### PROBLEM STATEMENT
Begin your copy at the line with "DSpace - BNB - Banco do Nordeste do Brasil" in the records below and end it at the line with "Populære retter med", restating each line word for word; omit the pictures.

### PROVIDED RECORDS
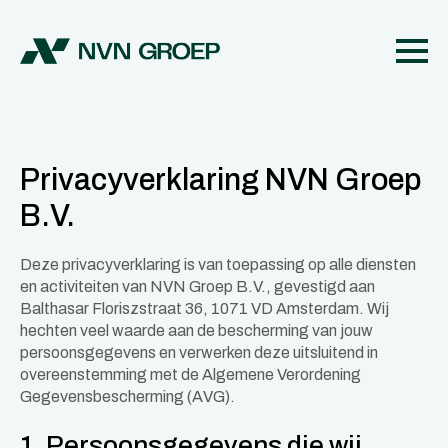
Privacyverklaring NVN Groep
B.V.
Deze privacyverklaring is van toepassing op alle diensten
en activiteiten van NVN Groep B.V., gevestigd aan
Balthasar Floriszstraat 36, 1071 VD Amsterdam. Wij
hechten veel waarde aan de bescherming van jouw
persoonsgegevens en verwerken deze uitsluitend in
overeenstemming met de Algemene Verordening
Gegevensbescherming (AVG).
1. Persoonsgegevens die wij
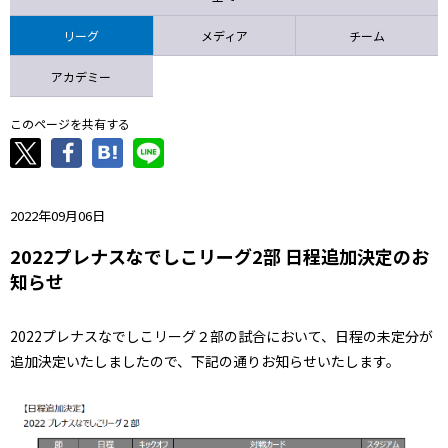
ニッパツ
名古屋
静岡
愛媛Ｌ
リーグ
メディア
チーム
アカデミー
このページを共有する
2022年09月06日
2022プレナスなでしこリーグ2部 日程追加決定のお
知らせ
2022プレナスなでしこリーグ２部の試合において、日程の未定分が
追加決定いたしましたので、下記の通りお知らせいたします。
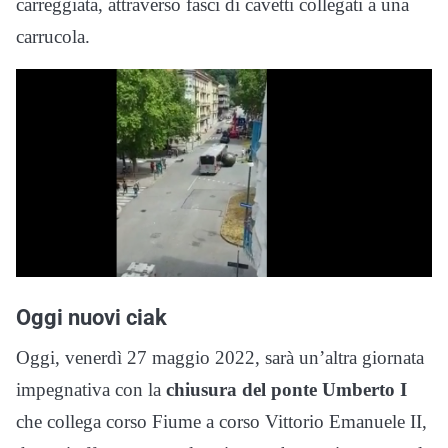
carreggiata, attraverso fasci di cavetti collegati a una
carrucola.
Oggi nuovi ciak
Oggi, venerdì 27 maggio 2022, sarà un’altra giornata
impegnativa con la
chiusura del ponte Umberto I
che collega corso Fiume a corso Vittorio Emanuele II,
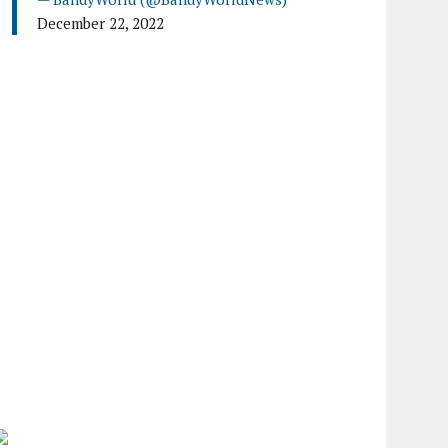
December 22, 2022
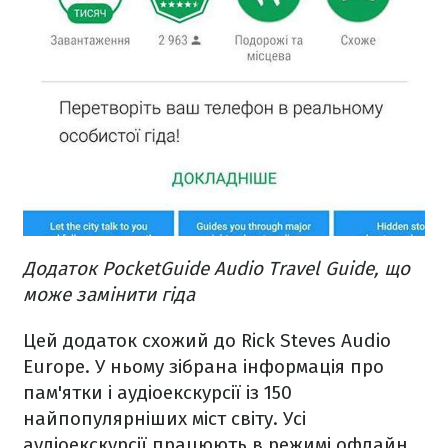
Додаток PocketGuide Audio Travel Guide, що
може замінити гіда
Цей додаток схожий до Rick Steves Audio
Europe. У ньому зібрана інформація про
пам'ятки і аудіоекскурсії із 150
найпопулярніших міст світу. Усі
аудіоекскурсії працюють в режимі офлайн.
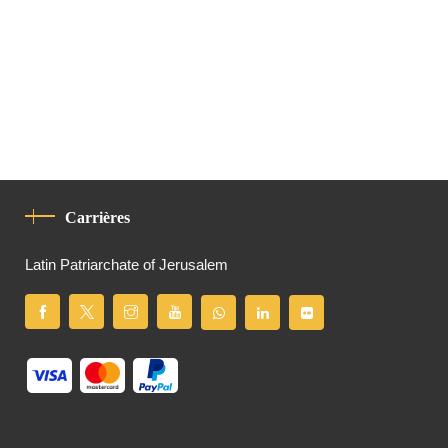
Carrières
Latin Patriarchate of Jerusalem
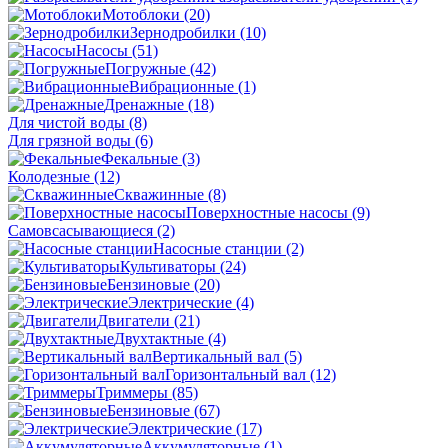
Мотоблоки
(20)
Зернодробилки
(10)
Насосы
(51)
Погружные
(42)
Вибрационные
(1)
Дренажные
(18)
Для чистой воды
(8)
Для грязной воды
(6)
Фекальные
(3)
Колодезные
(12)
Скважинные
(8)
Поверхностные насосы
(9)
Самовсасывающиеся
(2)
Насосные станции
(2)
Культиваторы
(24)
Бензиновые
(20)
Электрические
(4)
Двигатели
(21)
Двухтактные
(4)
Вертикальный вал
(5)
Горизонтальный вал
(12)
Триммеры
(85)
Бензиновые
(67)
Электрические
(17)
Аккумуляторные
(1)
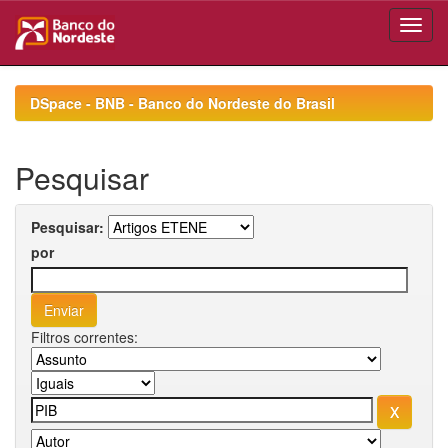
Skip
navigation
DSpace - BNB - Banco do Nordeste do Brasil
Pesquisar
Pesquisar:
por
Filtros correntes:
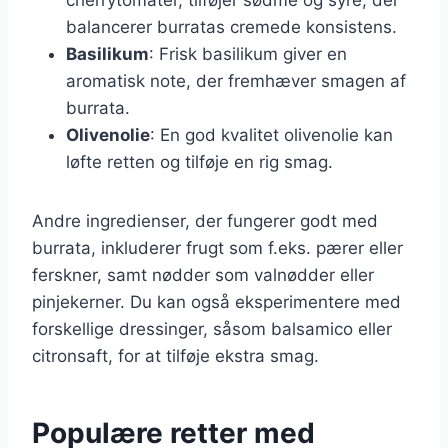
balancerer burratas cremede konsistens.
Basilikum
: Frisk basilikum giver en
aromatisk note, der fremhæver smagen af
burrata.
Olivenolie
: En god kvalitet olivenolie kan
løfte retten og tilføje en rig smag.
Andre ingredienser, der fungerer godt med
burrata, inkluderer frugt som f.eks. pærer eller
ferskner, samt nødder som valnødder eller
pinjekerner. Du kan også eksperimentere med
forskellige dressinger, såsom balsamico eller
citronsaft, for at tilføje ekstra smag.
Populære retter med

...

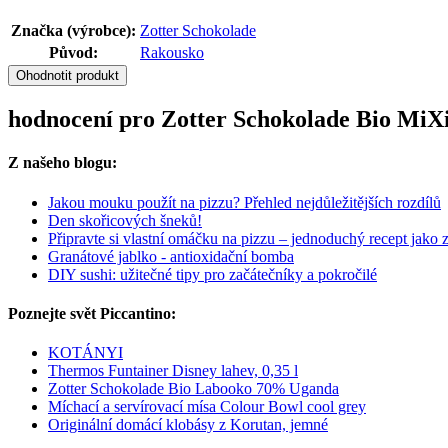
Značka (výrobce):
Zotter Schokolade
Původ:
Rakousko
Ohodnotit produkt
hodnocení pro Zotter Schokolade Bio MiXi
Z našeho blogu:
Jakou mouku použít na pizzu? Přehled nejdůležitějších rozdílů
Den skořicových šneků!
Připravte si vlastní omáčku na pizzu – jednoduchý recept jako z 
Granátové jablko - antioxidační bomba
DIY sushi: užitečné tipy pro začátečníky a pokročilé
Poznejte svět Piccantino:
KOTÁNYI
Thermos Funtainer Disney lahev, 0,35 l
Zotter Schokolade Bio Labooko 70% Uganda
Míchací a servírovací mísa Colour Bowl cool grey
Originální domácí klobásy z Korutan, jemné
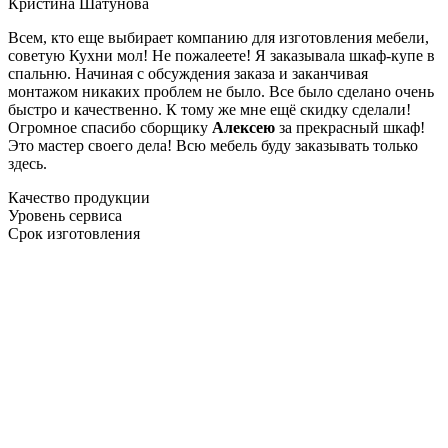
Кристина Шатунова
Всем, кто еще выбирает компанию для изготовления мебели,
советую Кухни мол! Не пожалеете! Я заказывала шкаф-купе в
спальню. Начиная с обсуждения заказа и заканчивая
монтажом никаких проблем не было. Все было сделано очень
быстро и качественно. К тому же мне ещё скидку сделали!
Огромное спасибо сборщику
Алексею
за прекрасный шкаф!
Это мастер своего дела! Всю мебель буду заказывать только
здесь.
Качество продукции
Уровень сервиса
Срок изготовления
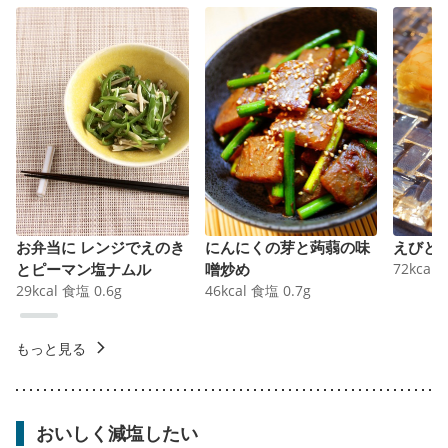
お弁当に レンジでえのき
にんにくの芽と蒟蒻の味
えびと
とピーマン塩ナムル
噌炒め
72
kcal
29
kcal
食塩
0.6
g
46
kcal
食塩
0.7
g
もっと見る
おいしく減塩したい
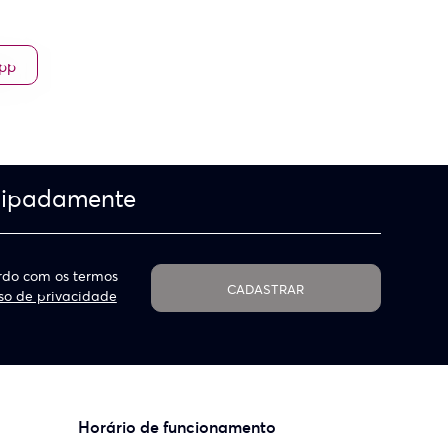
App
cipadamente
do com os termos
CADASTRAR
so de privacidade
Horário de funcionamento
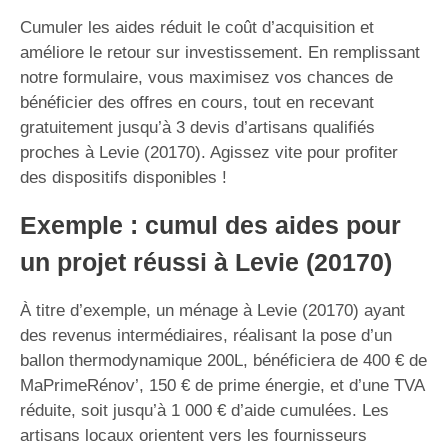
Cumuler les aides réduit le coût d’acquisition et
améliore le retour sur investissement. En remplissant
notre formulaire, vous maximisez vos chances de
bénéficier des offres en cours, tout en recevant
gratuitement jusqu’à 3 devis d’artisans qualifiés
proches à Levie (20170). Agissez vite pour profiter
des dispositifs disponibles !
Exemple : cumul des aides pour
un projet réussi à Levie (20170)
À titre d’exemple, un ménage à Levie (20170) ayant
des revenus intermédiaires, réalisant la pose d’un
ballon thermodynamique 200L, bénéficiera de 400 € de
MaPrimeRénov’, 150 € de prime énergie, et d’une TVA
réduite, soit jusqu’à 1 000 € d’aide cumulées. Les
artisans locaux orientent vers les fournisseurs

* * *

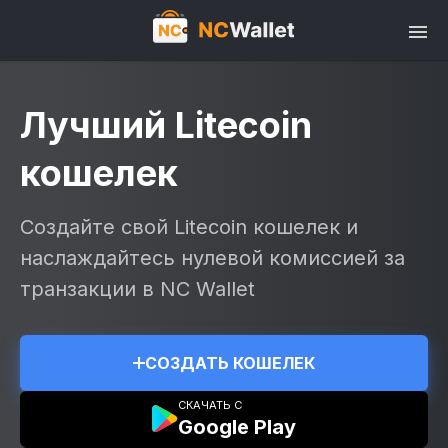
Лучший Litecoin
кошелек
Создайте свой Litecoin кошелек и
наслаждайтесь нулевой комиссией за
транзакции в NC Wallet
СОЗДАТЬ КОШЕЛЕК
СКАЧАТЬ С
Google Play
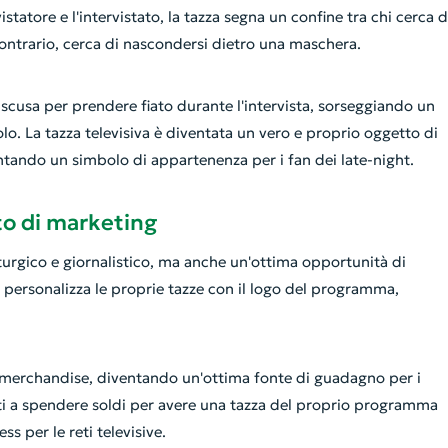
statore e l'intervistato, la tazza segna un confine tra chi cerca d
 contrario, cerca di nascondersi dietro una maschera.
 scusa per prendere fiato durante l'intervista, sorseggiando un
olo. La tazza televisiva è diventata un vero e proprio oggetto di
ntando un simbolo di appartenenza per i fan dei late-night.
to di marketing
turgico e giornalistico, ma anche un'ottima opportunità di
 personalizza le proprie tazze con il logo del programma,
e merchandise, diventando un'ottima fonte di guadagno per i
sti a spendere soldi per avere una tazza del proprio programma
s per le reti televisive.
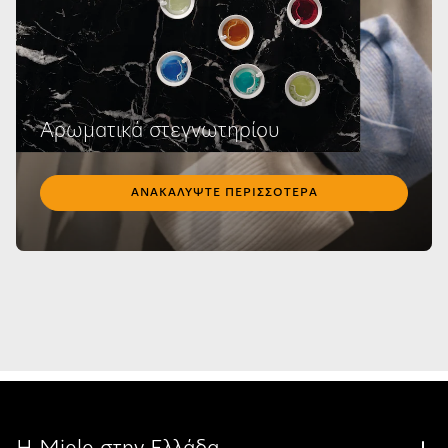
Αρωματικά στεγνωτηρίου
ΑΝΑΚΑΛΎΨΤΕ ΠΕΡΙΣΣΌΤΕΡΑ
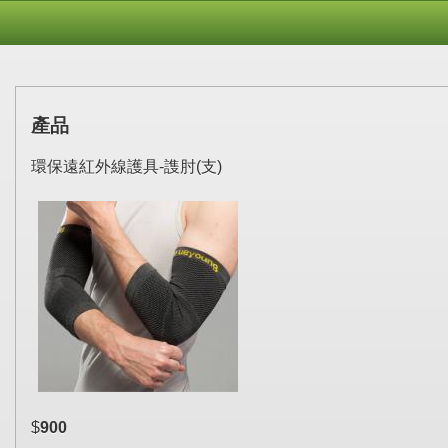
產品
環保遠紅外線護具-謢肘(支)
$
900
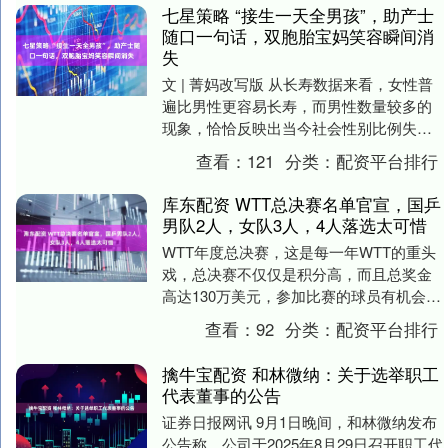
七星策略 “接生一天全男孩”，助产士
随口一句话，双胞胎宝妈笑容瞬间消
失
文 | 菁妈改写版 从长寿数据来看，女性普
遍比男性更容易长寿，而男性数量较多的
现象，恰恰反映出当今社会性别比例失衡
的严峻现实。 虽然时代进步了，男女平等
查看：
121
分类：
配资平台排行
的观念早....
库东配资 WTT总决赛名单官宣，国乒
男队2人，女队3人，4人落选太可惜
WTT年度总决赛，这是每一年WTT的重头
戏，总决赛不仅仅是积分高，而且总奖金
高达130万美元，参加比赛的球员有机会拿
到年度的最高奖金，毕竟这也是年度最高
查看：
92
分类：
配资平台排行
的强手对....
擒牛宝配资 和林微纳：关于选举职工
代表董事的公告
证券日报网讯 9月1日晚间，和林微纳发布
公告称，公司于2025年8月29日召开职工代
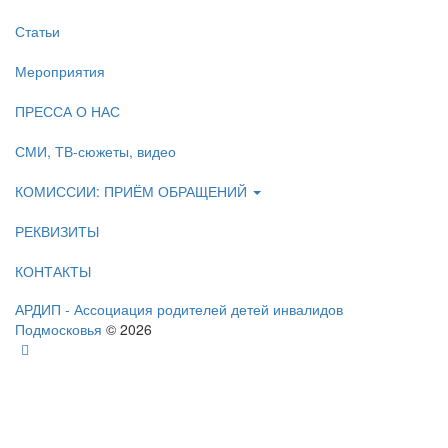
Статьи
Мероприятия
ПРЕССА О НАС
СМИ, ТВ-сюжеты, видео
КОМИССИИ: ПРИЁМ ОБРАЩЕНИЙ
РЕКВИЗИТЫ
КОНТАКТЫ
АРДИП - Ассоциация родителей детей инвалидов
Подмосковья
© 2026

### ANSWER FOR THE TASK
DSpace - BNB - Banco do Nordeste do Brasil
Pesquisar
Pesquisar:
por
Filtros correntes:
balancerer burratas cremede konsistens.
Basilikum
: Frisk basilikum giver en
aromatisk note, der fremhæver smagen af
burrata.
Olivenolie
: En god kvalitet olivenolie kan
løfte retten og tilføje en rig smag.
Andre ingredienser, der fungerer godt med
burrata, inkluderer frugt som f.eks. pærer eller
ferskner, samt nødder som valnødder eller
pinjekerner. Du kan også eksperimentere med
forskellige dressinger, såsom balsamico eller
citronsaft, for at tilføje ekstra smag.
Populære retter med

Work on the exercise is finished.